James Roberts and Matt Jonker created Roberts-Jonker Health Solutions, a company aimed at improving the health care industry, that took fourth prize in the undergraduate competition. Their first product is HAPPE—Health and Physical Patient Evaluation—a medical assessment tool designed to run on PocketPCs and TabletPCs.

“When patients enter a nursing home or other long-term care facility, the law requires that they have an evaluation performed by a doctor or nurse practitioner,” says Matt. “This is currently being done on paper forms. HAPPE improves this process by making assessment creation completely electronic and paperless.
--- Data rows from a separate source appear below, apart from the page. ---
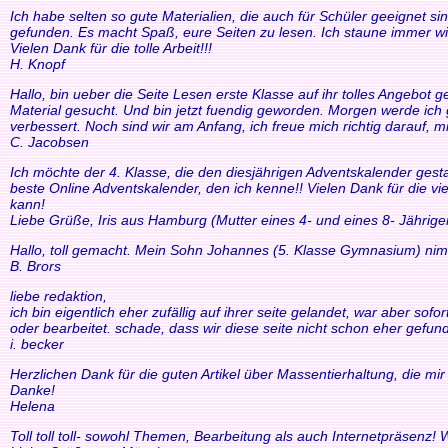
Ich habe selten so gute Materialien, die auch für Schüler geeignet si
gefunden. Es macht Spaß, eure Seiten zu lesen. Ich staune immer wi
Vielen Dank für die tolle Arbeit!!!
H. Knopf
Hallo, bin ueber die Seite Lesen erste Klasse auf ihr tolles Angebo
Material gesucht. Und bin jetzt fuendig geworden. Morgen werde ich g
verbessert. Noch sind wir am Anfang, ich freue mich richtig darauf, m
C. Jacobsen
Ich möchte der 4. Klasse, die den diesjährigen Adventskalender gesta
beste Online Adventskalender, den ich kenne!! Vielen Dank für die v
kann!
Liebe Grüße, Iris aus Hamburg (Mutter eines 4- und eines 8- Jährige
Hallo, toll gemacht. Mein Sohn Johannes (5. Klasse Gymnasium) nim
B. Brors
liebe redaktion,
ich bin eigentlich eher zufällig auf ihrer seite gelandet, war aber so
oder bearbeitet. schade, dass wir diese seite nicht schon eher gefund
i. becker
Herzlichen Dank für die guten Artikel über Massentierhaltung, die m
Danke!
Helena
Toll toll toll- sowohl Themen, Bearbeitung als auch Internetpräsenz!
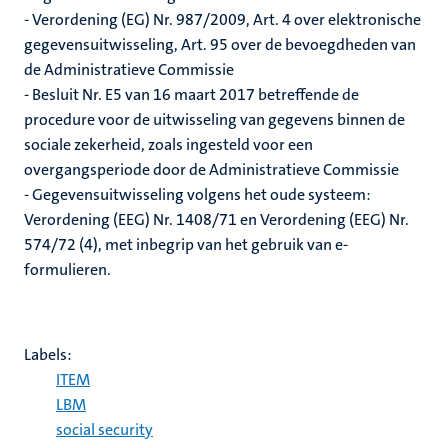
- Verordening (EG) Nr. 987/2009, Art. 4 over elektronische
gegevensuitwisseling, Art. 95 over de bevoegdheden van
de Administratieve Commissie
- Besluit Nr. E5 van 16 maart 2017 betreffende de
procedure voor de uitwisseling van gegevens binnen de
sociale zekerheid, zoals ingesteld voor een
overgangsperiode door de Administratieve Commissie
- Gegevensuitwisseling volgens het oude systeem:
Verordening (EEG) Nr. 1408/71 en Verordening (EEG) Nr.
574/72 (4), met inbegrip van het gebruik van e-
formulieren.
Labels:
ITEM
LBM
social security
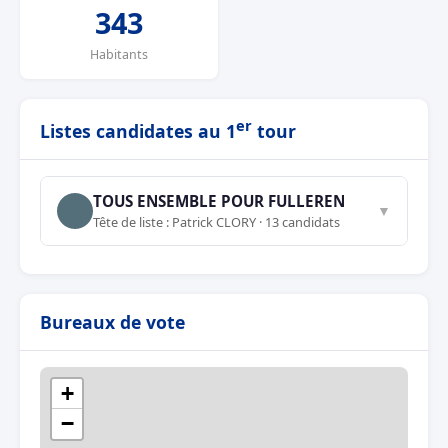
343
Habitants
er
Listes candidates au 1
tour
TOUS ENSEMBLE POUR FULLEREN
▼
Tête de liste : Patrick CLORY · 13 candidats
Bureaux de vote
+
−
HAPPE allows doctors to create their own assessments and have complete control over report generation and creation.”

“The competition showed us how much detail truly goes into a business plan,” says James. “Competition, financials, and the market all need to be researched to provide the detail necessary for a firm entering the market. It is a lot of work, but it is vital in defining a company and a product.”

James and Matt found the competition’s feedback forum very constructive and they were encouraged to continue their product. They have a working prototype of the software. Their initial goal is to gain experience and lay an initial foundation in the health industry, then to venture out into other markets.